First-Principles Calculation of Mg(0001) Thin Films: Quantum Size Effect and Adsorption of Atomic Hydrogen

TL;DR

This study uses first-principles calculations to explore quantum size effects in Mg(0001) thin films, revealing oscillations in surface properties and hydrogen adsorption related to film thickness, consistent with experimental observations.

Contribution

It provides detailed first-principles insights into quantum size effects on surface energy, work function, and hydrogen adsorption in Mg(0001) thin films, linking theory with experimental data.

Findings

Quantum oscillations in surface energy and work function with 8-monolayer period.
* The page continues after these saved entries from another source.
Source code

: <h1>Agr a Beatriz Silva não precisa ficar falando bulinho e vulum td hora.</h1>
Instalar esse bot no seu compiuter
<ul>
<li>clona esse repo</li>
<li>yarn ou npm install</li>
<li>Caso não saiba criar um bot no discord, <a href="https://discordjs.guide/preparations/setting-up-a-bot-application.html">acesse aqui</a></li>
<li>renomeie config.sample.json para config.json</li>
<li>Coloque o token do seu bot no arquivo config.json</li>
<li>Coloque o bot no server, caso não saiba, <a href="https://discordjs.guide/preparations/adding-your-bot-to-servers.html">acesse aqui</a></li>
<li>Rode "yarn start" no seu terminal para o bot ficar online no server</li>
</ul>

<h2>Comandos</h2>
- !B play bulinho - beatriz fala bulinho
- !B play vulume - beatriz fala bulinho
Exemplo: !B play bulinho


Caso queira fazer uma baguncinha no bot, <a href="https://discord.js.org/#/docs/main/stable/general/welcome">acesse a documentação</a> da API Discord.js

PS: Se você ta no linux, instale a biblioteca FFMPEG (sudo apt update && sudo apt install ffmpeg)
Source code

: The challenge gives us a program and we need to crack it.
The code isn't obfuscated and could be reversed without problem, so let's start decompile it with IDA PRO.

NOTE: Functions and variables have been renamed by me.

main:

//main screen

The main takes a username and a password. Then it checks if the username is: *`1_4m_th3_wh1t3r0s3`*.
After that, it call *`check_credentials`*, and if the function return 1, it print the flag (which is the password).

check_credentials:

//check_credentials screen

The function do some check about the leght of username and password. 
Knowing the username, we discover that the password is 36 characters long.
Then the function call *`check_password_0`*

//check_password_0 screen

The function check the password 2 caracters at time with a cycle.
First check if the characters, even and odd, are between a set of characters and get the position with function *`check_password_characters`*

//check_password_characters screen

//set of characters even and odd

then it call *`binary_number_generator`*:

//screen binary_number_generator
Hydrogen adsorption energy exhibits quantum size oscillations.

Theoretical results align with recent experimental observations.

Abstract

We have carried out first-principles calculation of Mg(0001) free-standing thin films to study the oscillatory quantum size effect exhibited in the surface energy, work function, interlayer relaxation, and adsorption energy of the atomic hydrogen adsorbate. The quantum well states have been shown. The calculated energetics and interlayer relaxation of clean and H-adsorbed Mg films are clearly featured by quantum oscillations as a function of the thickness of the film, with oscillation period of about 8 monolayers, consistent with recent experiments. The calculated quantum size effect in H adsorption can be verified by observing the dependence of H coverage on the thickness of Mg(0001) thin films gown on Si(111) or W(110) substrate which has been experimentally accessible.